Formación cosmopolita y legado familiar
Nacido en 1947 en Madrid, Víctor pertenecía a una familia profundamente vinculada al periodismo y la cultura. Su bisabuela fue la escritora Concha Espina, su abuelo, Víctor de la Serna y Espina, periodista y diplomático, y su padre, Víctor de la Serna Gutiérrez-Répide, fue un destacado periodista gastronómico y diplomático. Este linaje le permitió acceder a una educación en el extranjero durante el franquismo, un privilegio que lo convirtió en un periodista cosmopolita.
Víctor fue el primer español en graduarse en la prestigiosa Escuela de Periodismo de Columbia en Nueva York, lo que cimentó su vínculo con la cultura estadounidense, especialmente con el jazz, el baloncesto y los medios de comunicación. Esta formación le permitió adoptar un enfoque multidisciplinario en su carrera periodística.
Una carrera multifacética
De la Serna comenzó su carrera en 1968 en el diario Informaciones, uno de los medios más aperturistas de los últimos años del franquismo. Fue en esa época cuando comenzó su vinculación con el periodismo deportivo, cubriendo los Juegos Olímpicos de Invierno en Grenoble y desarrollando una pasión por el baloncesto que lo acompañaría durante toda su vida.

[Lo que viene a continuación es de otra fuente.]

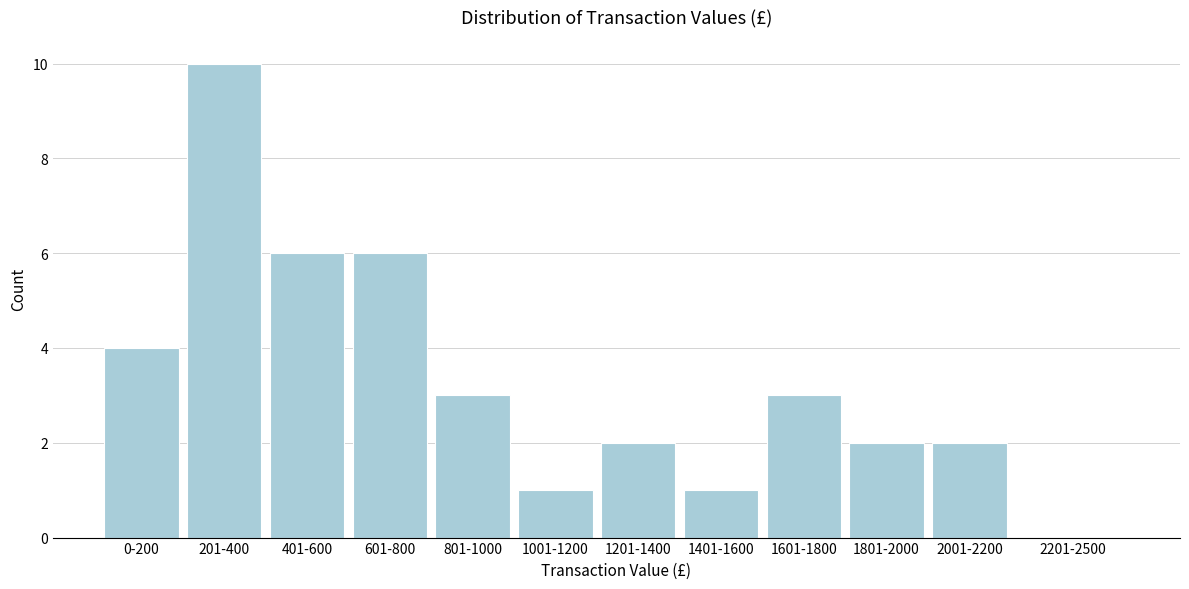

Reading left to right, list all the values displayed in this chart.

0-200=4	201-400=10	401-600=6	601-800=6	801-1000=3	1001-1200=1	1201-1400=2	1401-1600=1	1601-1800=3	1801-2000=2	2001-2200=2	2201-2500=0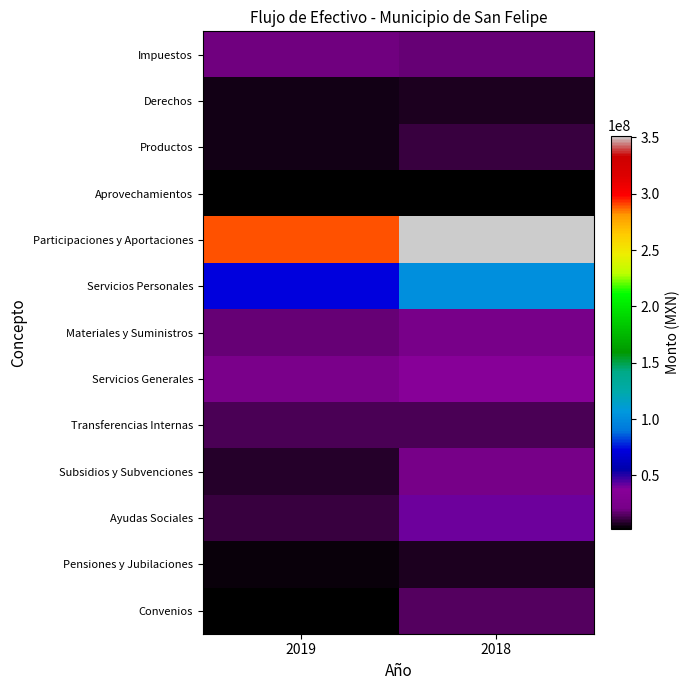

At how many categories does at least one series exceed 57819674?

2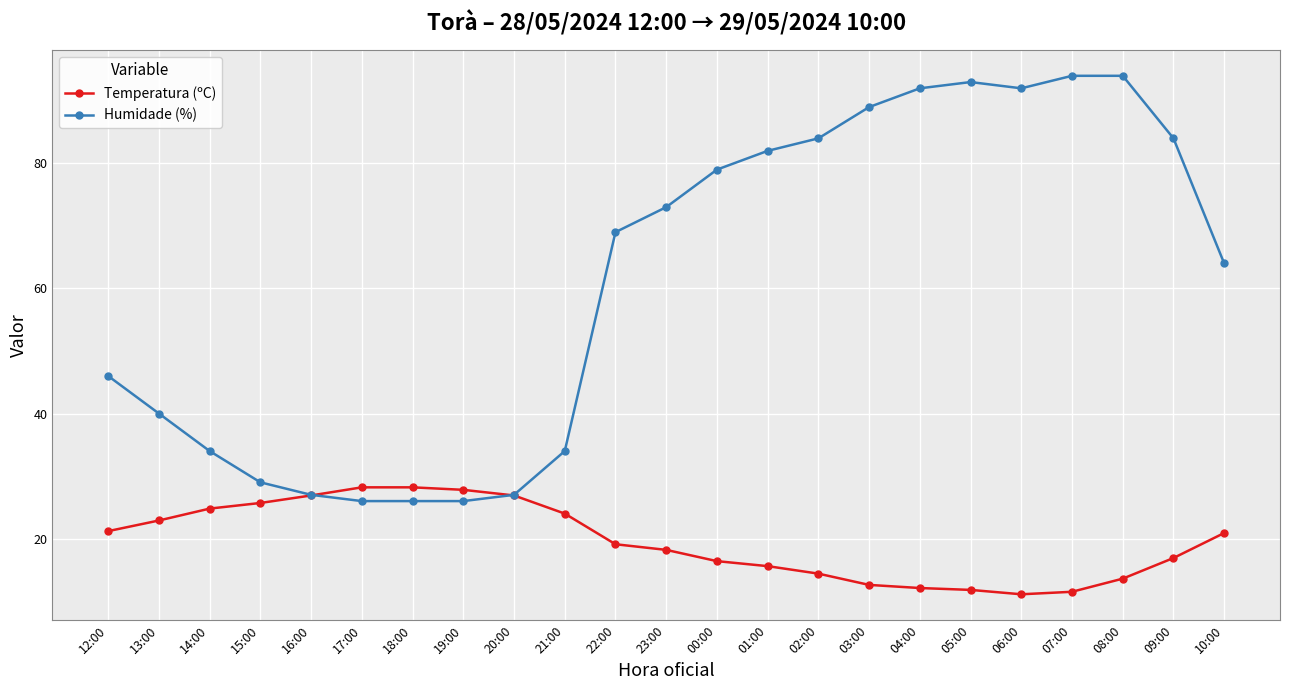

True or false: Humidade (%) and Temperatura (ºC) intersect in this chart.

True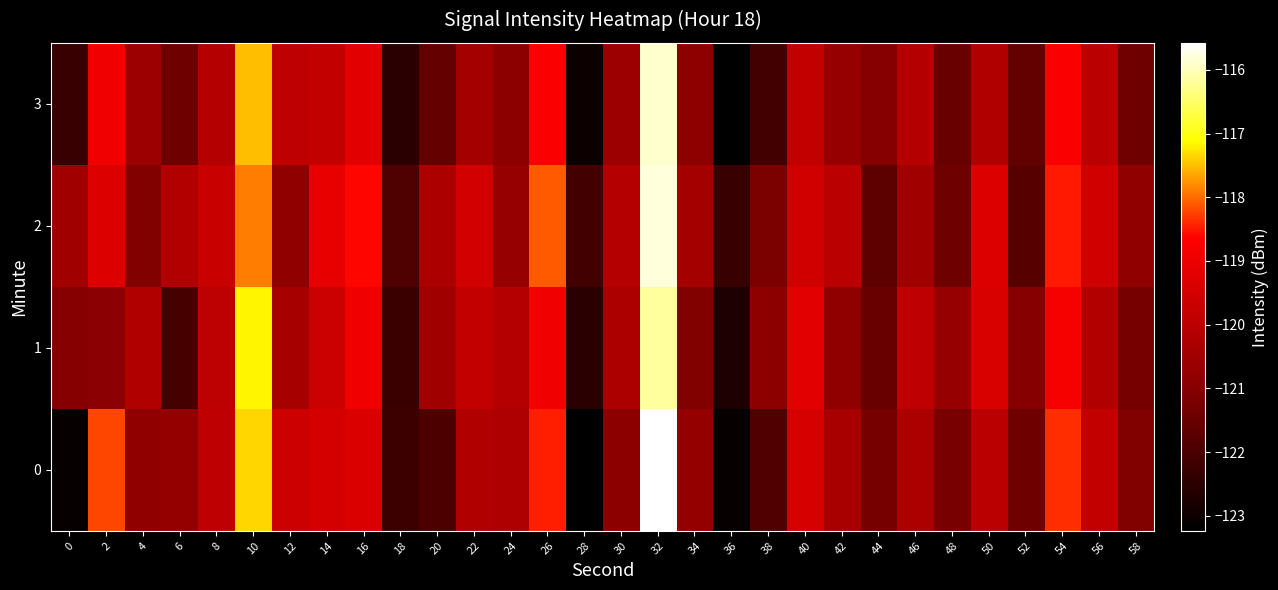

Which series has the largest total across all categories?

2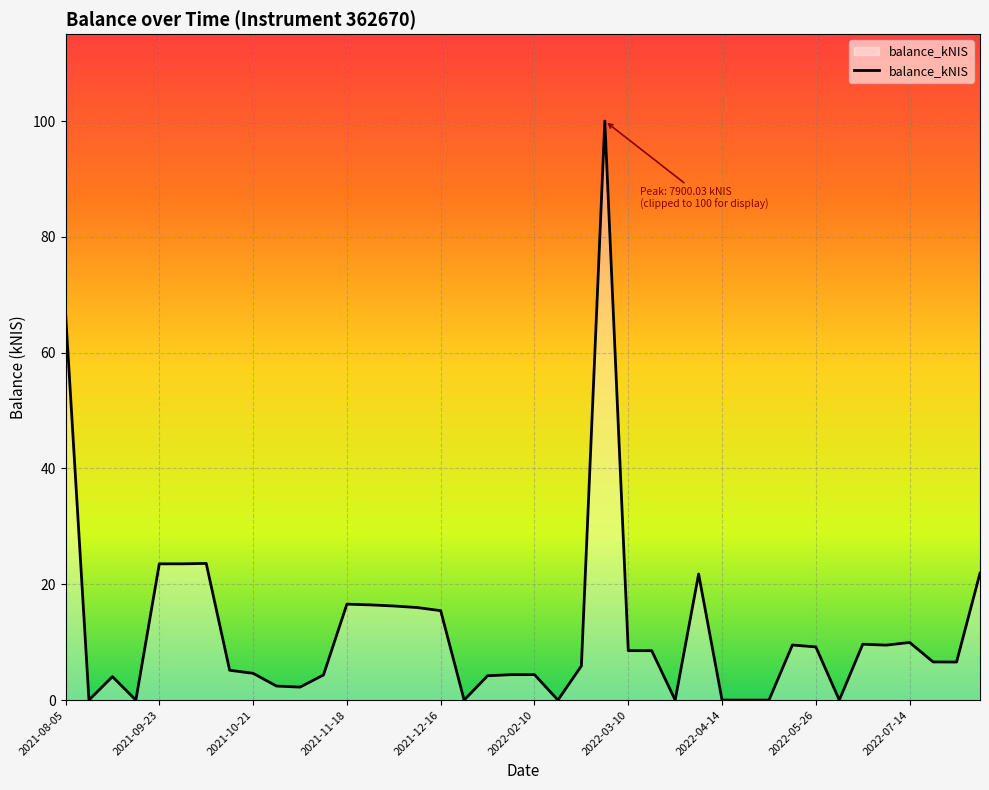

What is the greatest value displayed?

100.0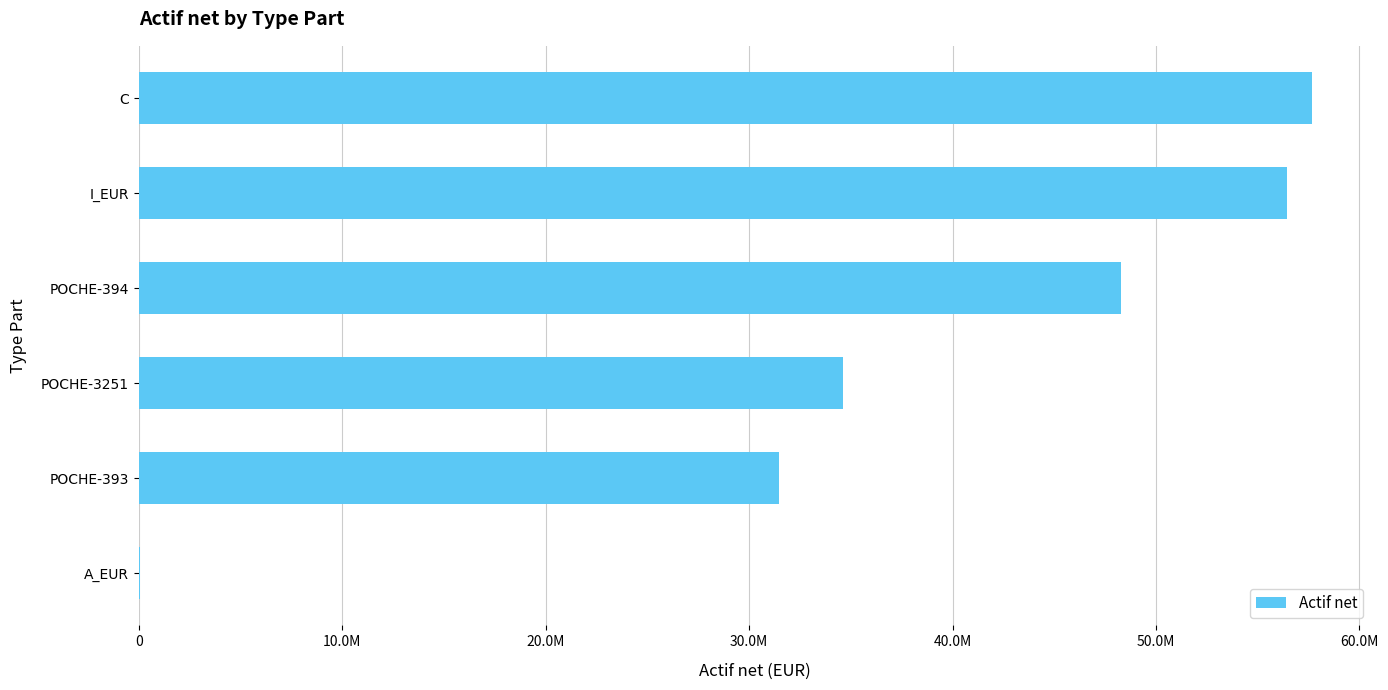

What is the greatest value displayed?

57687772.8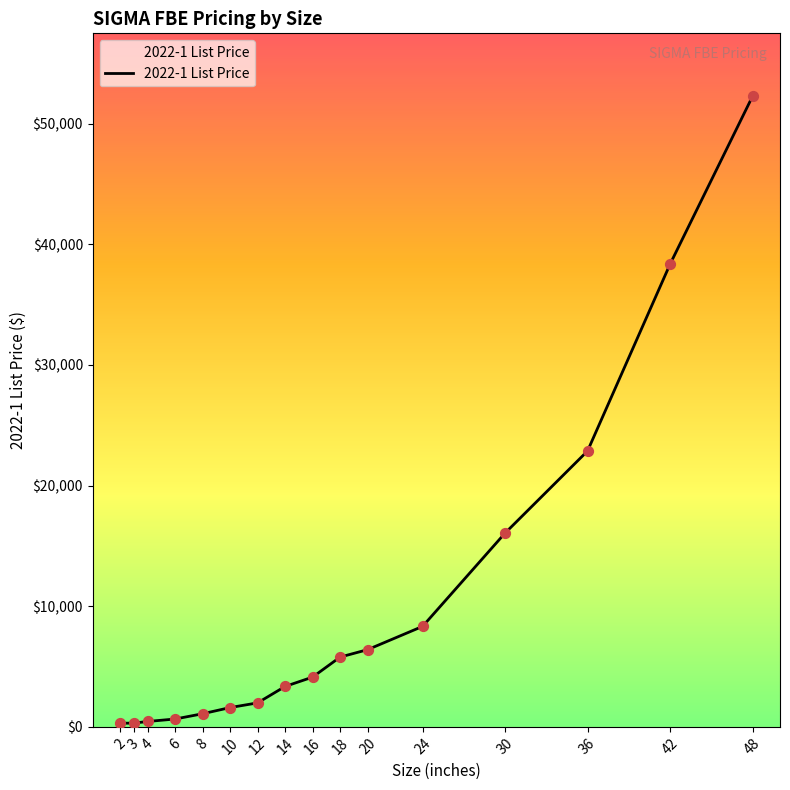

Which has a higher value, 3 or 16?

16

Además de su labor como corresponsal en Estados Unidos y redactor jefe en Informaciones, también fue jefe de prensa de la Asociación de Editores de Diarios Españoles (AEDE). Su carrera alcanzó su apogeo en El País, aunque las diferencias con la línea editorial del diario, particularmente en torno al escándalo de los GAL, lo llevaron a unirse a Diario 16 y, posteriormente, a convertirse en uno de los cofundadores de El Mundo en 1989 junto a Pedro J. Ramírez.
El crítico gastronómico y el amante del baloncesto
A lo largo de su vida, Víctor de la Serna utilizó dos seudónimos que se hicieron famosos: Fernando Point, su alter ego como crítico gastronómico, y Vicente Salaner, nombre bajo el que firmaba sus crónicas de baloncesto. Con Fernando Point, De la Serna se consolidó como una referencia en la crítica gastronómica a través de su columna La mesa y el mantel en el suplemento Metrópoli, siendo implacable en sus reseñas y ganando tanto seguidores como detractores. Recibió en tres ocasiones el Premio Nacional de Gastronomía.
Por otro lado, con Vicente Salaner, De la Serna mostró un conocimiento enciclopédico del baloncesto, convirtiéndose en uno de los comentaristas más influyentes cuando la NBA comenzó a ganar popularidad en España. Sus crónicas reflejaban una pasión inquebrantable por el deporte, y fue comentarista para Televisión Española en la retransmisión de partidos de la NBA.
Un innovador del periodismo español
De la Serna fue un pionero en varios aspectos del periodismo español. Creó el primer suplemento semanal de comunicación en la prensa nacional y fue clave en la redacción del libro de estilo de El Mundo, que aún hoy sigue vigente. Además, fue un ferviente defensor de la libertad de prensa y se opuso a cualquier intento de censura, incluso dentro de su propio periódico.
Fundó la exitosa web elmundovino, dedicada a la enología, y se mantuvo activo en las redes sociales hasta que, en 2021, decidió abandonar Twitter debido al ambiente tóxico que la plataforma empezaba a adquirir.
Víctor de la Serna no solo destacó por su habilidad con las palabras, sino también por su capacidad para abordar temas complejos de manera accesible. Como miembro de la Academia Internacional del Vino y de la Real Academia de Gastronomía, su influencia trascendió las fronteras del periodismo y llegó al ámbito culinario y enológico.